La razón por la que hoy Casa de Dios tiene un alcance internacional es simple: hacemos amigos. Hacemos grupos de amistad. Al igual que Jesús, elegimos amigos para hacer el bien. Sin embargo, hay quienes se hacen amigos para hacer el mal.[4] Una amistad nunca debería sacar provecho de la falta o la debilidad de otra persona. Nunca brilles a costillas de la tiniebla de otros ni quieras salir adelante tratando de pasar por encima de los demás.
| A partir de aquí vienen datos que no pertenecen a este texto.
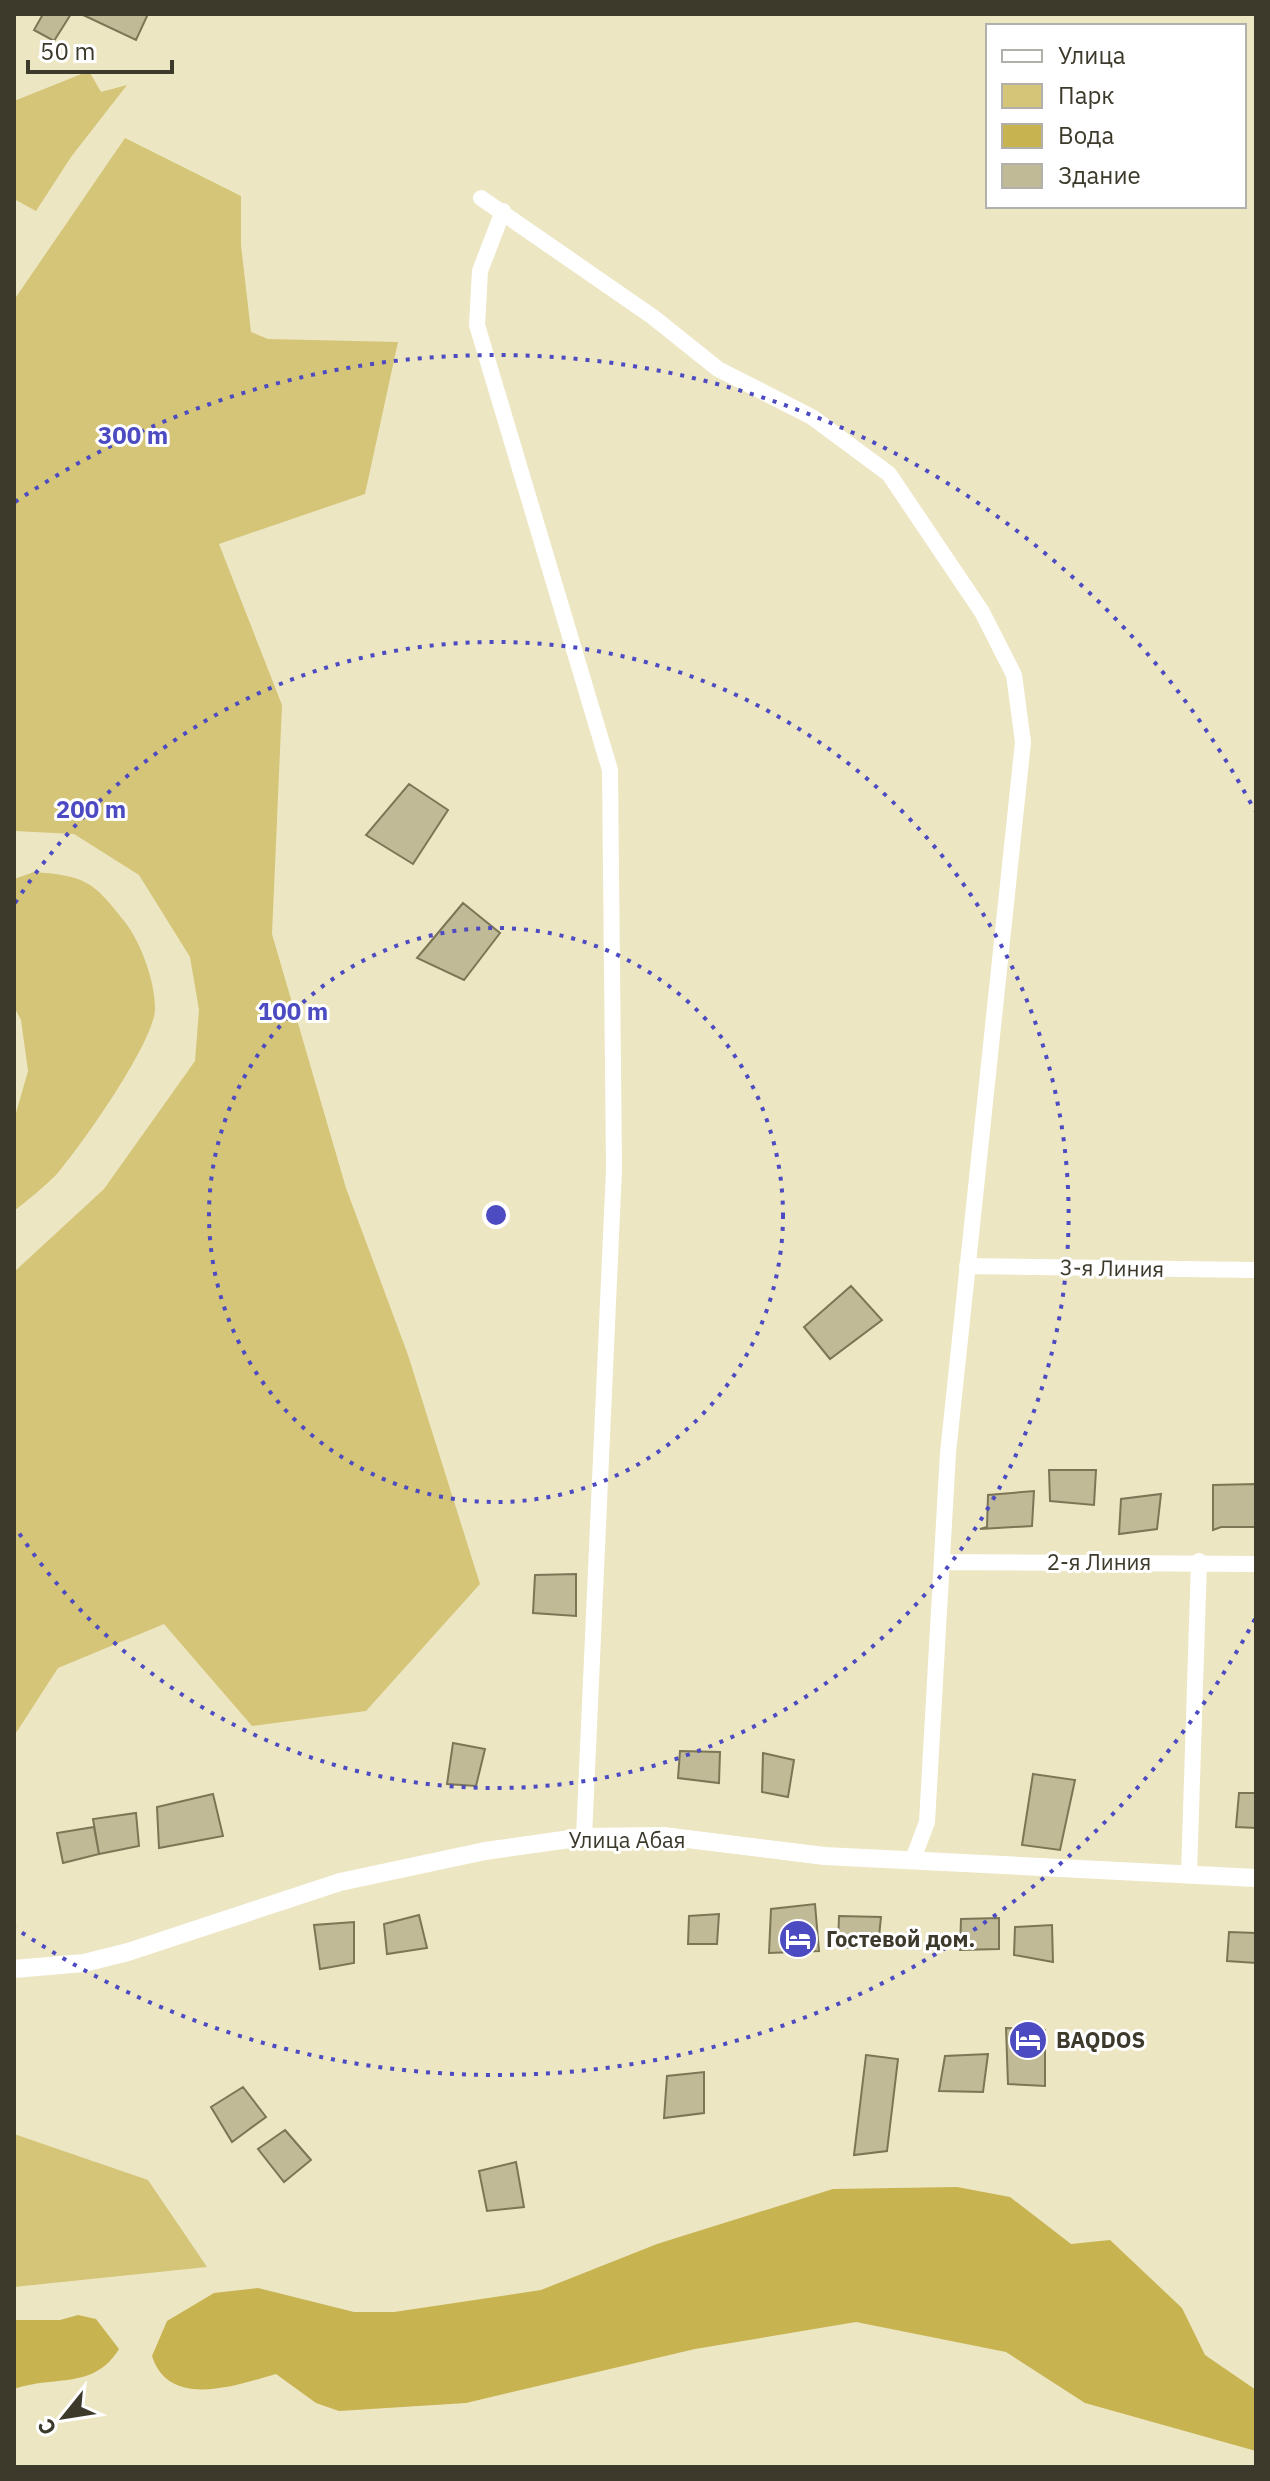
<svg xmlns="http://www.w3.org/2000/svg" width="1270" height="2481" font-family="'IBM Plex Sans',sans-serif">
  <rect width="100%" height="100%" fill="#ede6c3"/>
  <!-- green -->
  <path fill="#d5c578" d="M89,71L101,92L127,85L71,157L36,211L14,199V101Z
    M125,138L241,196V245L251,332L268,339L398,342L365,494L219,544L282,705L272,934L346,1188L408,1355L480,1584L366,1711L252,1726L164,1624L58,1668L14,1736V1272L104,1189L195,1061L199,1010L190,957L139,875L74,834L14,831V300Z
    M34,872C86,876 93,881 125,922C141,943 155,981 155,1008C156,1040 79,1149 56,1175C43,1188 28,1200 14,1211V1120L28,1071L21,1020L14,1007V879Z
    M14,2134L148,2180L207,2267L14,2287Z"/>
  <!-- water -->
  <path fill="#c7b350" d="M957,2187L1010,2197L1071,2244L1110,2240L1182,2308L1205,2355L1256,2390V2451L1085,2403L1006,2352L856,2322L695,2349L466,2403L339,2411L316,2403L276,2374C237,2385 169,2410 152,2356L167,2321L214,2293L258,2288L354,2312H394L541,2290L657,2244L833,2189Z
    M78,2315L96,2319L119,2349C94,2390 55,2375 14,2389V2320H60Z"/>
  <!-- building -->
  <path fill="#c0ba97" stroke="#7d7656" stroke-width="2" d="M43,14H71L54,41L34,30Z
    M81,14H148L136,40Z
    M409,784L448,810L413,864L366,835Z
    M463,903L500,933L464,980L417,958Z
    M851,1286L882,1320L830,1359L804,1327Z
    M1049,1470H1096L1094,1505L1050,1501Z
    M1256,1484V1527H1221L1213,1530V1485Z
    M1034,1491L1032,1526L980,1529L987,1527L988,1495Z
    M1161,1494L1157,1529L1119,1534L1121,1499Z
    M576,1574V1616L533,1613L535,1575Z
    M453,1743L485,1749L476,1786L447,1784Z
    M680,1751L720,1752L719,1783L678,1778Z
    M763,1753L794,1760L788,1797L762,1792Z
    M1033,1774L1075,1780L1060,1850L1022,1845Z
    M1239,1793H1256V1828L1236,1827Z
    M213,1794L223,1836L159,1848L157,1807Z
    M136,1813L139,1846L99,1854L93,1819Z
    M94,1827L99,1854L63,1863L57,1833Z
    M815,1904L819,1951L769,1953L771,1909Z
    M719,1914L717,1944H688L689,1916Z
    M419,1915L427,1948L387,1954L384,1924Z
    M839,1916L881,1917L878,1946L838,1948Z
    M999,1918V1949L960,1950L961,1919Z
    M354,1922V1963L320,1969L314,1925Z
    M1052,1925L1053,1962L1014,1955L1015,1927Z
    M1229,1932L1256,1933V1963L1227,1961Z
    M1006,2028L1045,2030V2086L1008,2084Z
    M988,2054L983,2092L939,2091L945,2056Z
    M866,2055L898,2059L887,2151L854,2155Z
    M704,2072V2113L664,2118L667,2076Z
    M243,2087L266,2117L232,2142L211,2107Z
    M285,2130L311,2160L284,2182L258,2149Z
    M516,2162L524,2207L487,2211L479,2171Z"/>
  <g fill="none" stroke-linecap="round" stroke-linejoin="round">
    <!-- minor -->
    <path stroke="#fff" stroke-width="16" d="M481,198L653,317L718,369L812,417L889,474L982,612L1014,675L1023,742L948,1453L927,1822L913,1859
      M503,211L480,271L477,325L610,770L614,1169L584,1837
      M967,1266L1256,1270
      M942,1562L1256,1564
      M1189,1874L1199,1561"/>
    <!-- tertiary -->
    <path stroke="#fff" stroke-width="18" d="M14,1969L84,1963L128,1952L340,1882L485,1851L584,1837L663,1836L825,1856L1256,1878"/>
  </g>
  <!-- distance rings -->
  <g fill="none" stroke="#4d4bc2" stroke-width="4" stroke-dasharray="4 8">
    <circle cx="496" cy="1215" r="287"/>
    <path d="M15 903A573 573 0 1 1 15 1527"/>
    <path d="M1255 1619A860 860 0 0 1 15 1928M15 502A860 860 0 0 1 1255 811"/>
  </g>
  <!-- icons -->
  <defs>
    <symbol id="hotel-disc" viewBox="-11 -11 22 22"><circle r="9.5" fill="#4d4bc2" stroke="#fff"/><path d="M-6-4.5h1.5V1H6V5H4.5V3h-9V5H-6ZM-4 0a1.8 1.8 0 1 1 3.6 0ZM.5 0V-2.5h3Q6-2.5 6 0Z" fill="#fff"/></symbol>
  </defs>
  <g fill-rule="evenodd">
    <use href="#hotel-disc" x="776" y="1917" width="44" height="44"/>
    <use href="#hotel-disc" x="1006" y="2018" width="44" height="44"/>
  </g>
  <g text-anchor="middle" stroke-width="6" stroke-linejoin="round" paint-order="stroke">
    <!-- street labels -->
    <g font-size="22" fill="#3d3a2c" stroke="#fff">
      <text transform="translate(1112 1268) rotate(1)" y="8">3-я Линия</text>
      <text x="1099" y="1570">2-я Линия</text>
      <text x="627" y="1848">Улица Абая</text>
    </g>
    <!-- poi labels -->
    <g font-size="22" font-weight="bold" fill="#3d3a2c" stroke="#fff" text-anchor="start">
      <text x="826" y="1947">Гостевой дом.</text>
      <text x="1056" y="2048">BAQDOS</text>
    </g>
  </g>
  <circle cx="496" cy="1215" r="12" fill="#4d4bc2" stroke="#fff" stroke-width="4"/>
  <g font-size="24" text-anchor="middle" font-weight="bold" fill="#4d4bc2" stroke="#fff" stroke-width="6" stroke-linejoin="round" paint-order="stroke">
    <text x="133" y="444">300 m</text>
    <text x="91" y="818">200 m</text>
    <text x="293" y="1020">100 m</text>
  </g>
  <!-- border -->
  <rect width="1270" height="2481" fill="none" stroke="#3d3a2c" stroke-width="32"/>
  <!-- legend -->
  <rect x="986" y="24" width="260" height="184" fill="#ffffff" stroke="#b1b0ab" stroke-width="2"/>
  <rect x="1002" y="50" width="40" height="12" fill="#ffffff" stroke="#b1b0ab" stroke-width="2"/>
  <text x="1058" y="64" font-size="24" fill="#3d3a2c">Улица</text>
  <rect x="1002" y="84" width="40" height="24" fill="#d5c578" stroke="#b1b0ab" stroke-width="2"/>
  <text x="1058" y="104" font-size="24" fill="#3d3a2c">Парк</text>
  <rect x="1002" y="124" width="40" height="24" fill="#c7b350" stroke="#b1b0ab" stroke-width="2"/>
  <text x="1058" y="144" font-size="24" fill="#3d3a2c">Вода</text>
  <rect x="1002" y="164" width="40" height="24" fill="#c0ba97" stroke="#b1b0ab" stroke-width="2"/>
  <text x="1058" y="184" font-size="24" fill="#3d3a2c">Здание</text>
  <!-- north arrow -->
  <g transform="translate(64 2417) rotate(240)" stroke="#ffffff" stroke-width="6" paint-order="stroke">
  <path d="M0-6L14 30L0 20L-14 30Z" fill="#3d3a2c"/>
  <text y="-12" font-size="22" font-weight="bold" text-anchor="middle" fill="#3d3a2c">С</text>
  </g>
  <!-- scale -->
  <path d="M28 60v12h144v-12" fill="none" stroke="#3d3a2c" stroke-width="4"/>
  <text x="40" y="60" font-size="24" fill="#3d3a2c" stroke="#ffffff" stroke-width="6" paint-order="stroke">50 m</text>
</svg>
La amistad es la base de cualquier relación, por eso no envenenes la tuya con chismes porque podrías perder hasta a tus mejores aliados.[5] No creas en todo lo que dicen las redes sociales, pues ya no solo dividen amigos, sino a sociedades enteras. Siempre he opinado esto: si no te consta lo que se dice de alguien, no divulgues el mensaje, ni le tomes captura de pantalla a la noticia para difundirla en chats privados. Cuídate de los “amigos” que te llenan de chismes, así como de los que te llenan de lisonjas y falsos aplausos.

Se dice que “el perro es el mejor amigo del hombre”, pero la verdad es que los mejores amigos de las personas deberíamos ser las mismas personas, así como lo fue Jesús. Por lo tanto, si un amigo te ha ofendido, hoy es buen día para llamarlo y perdonarlo;[6] y si has ofendido a un amigo, es buen día para llamarlo y pedirle perdón. En cualquiera de los casos, quizá tu orgullo pase un mal rato, pero te aseguro que será mucho más lo que ganarás.


[1] Juan 15:15: Ya no os llamaré siervos, porque el siervo no sabe lo que hace su señor; pero os he llamado amigos, porque todas las cosas que oí de mi Padre, os las he dado a conocer.

[2] Santiago 2:23: Y se cumplió la Escritura que dice: Abraham creyó a Dios, y le fue contado por justicia, y fue llamado amigo de Dios.

[3] Proverbios 17:17: En todo tiempo ama el amigo, y es como un hermano en tiempo de angustia.

[4] Lucas 23:11-12: Entonces Herodes con sus soldados le menospreció y escarneció, vistiéndole de una ropa espléndida; y volvió a enviarle a Pilato. Y se hicieron amigos Pilato y Herodes aquel día; porque antes estaban enemistados entre sí.

[5] Proverbios 16:28: El hombre perverso levanta contienda, y el chismoso aparta a los mejores amigos. Los chismes separan a los mejores amigos.

[6] Proverbios 17:9 (TLA): Quien perdona gana un amigo; quien no perdona gana un enemigo.